At one point HTC-Highroad occupied one side of the road, Lampre the other, but Greipel and his team were still in the picture, as was Tyler Farrar of Garmin-Cervelo.
And as Cavendish was unleashed, it was Farrar who emerged to take fourth place - and thirteen points – ahead of Greipel. Cavendish, on the other hand, faded badly, as though his heart wasn’t really in it. Certainly the Cavendish who contested this mid-stage sprint appeared a pale imitation of the Cavendish who sprints for stage wins.
After this odd interlude the gap to the break opened again, while Gilbert demonstrated just how relaxed he was by dropping back to the team car for a chat. When he wasn’t talking to Marc Sergeant, he was at the front laughing and joking with the world champion, Thor Hushovd (Garmin-Cervelo).
Eventually, though, it was Gilbert’s team that reeled the three men in, finally closing the gap with 18km remaining.
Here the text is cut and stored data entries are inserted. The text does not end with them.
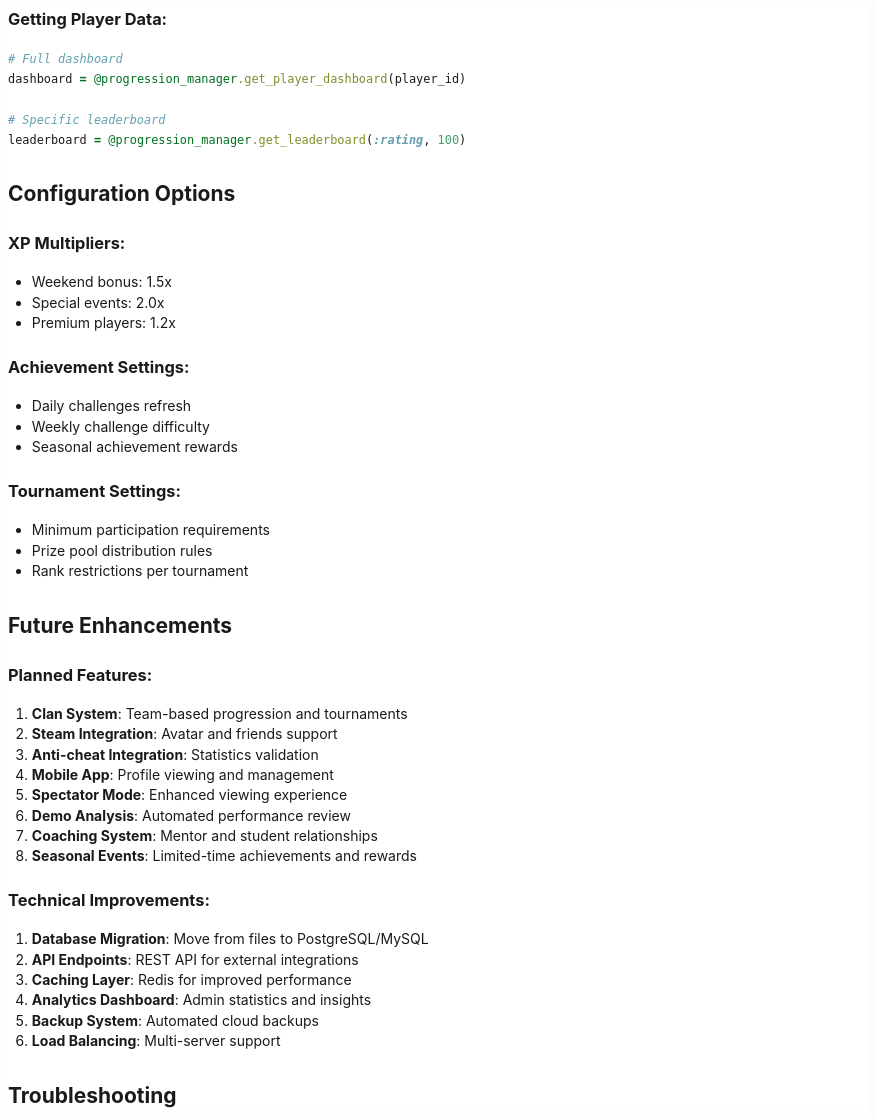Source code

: ### Getting Player Data:
```ruby
# Full dashboard
dashboard = @progression_manager.get_player_dashboard(player_id)

# Specific leaderboard
leaderboard = @progression_manager.get_leaderboard(:rating, 100)
```

## Configuration Options

### XP Multipliers:
- Weekend bonus: 1.5x
- Special events: 2.0x
- Premium players: 1.2x

### Achievement Settings:
- Daily challenges refresh
- Weekly challenge difficulty
- Seasonal achievement rewards

### Tournament Settings:
- Minimum participation requirements
- Prize pool distribution rules
- Rank restrictions per tournament

## Future Enhancements

### Planned Features:
1. **Clan System**: Team-based progression and tournaments
2. **Steam Integration**: Avatar and friends support  
3. **Anti-cheat Integration**: Statistics validation
4. **Mobile App**: Profile viewing and management
5. **Spectator Mode**: Enhanced viewing experience
6. **Demo Analysis**: Automated performance review
7. **Coaching System**: Mentor and student relationships
8. **Seasonal Events**: Limited-time achievements and rewards

### Technical Improvements:
1. **Database Migration**: Move from files to PostgreSQL/MySQL
2. **API Endpoints**: REST API for external integrations
3. **Caching Layer**: Redis for improved performance
4. **Analytics Dashboard**: Admin statistics and insights
5. **Backup System**: Automated cloud backups
6. **Load Balancing**: Multi-server support

## Troubleshooting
A little over nine kilometres later came the unexpected twist to the day’s plot, with the crash reducing the front group to around 35 riders. BMC and RadioShack, with Andreas Kloden, Chris Horner, Levi Leipheimer, Janez Brajkovic and Yaroslav Popovych all in the front split, were well represented. And, when they realised that Contador wasn’t among them, they showed no mercy, driving the group and quickly carving out a forty-second advantage. Behind, Contador seemed isolated.
He conceded another thirty seconds on the run-in, even as a second crash held up Andy Schleck and Wiggins, which meant they finished in the same group as the Spaniard. But because their spill had happened in the final 3km, they were given the same time as the group that came in on the coat tails of Gilbert.
Contador’s disastrous first day carries faint echoes of the 1989 Tour, when his countryman Pedro Delgado, the defending champion, lost 2 minutes, 40 seconds, turning up late for his prologue time trial. From then the Tour resembled a pursuit race for Delgado, but he couldn’t make back the time and eventually finished third in Paris, behind Greg LeMond and Laurent Fignon.
Like Delgado, who had tested positive during the 1988 race, but was exonerated of any drugs offence, Contador has started this Tour under his own doping cloud, with his positive test for clenbuterol during last year’s race due to be decided by the Court of Arbitration for Sport in early August.
Despite that distraction, Contador started this Tour as the big favourite. Yet, as day one demonstrated, the plot doesn’t always adhere to the pre-race predictions - unless your name is Philippe Gilbert.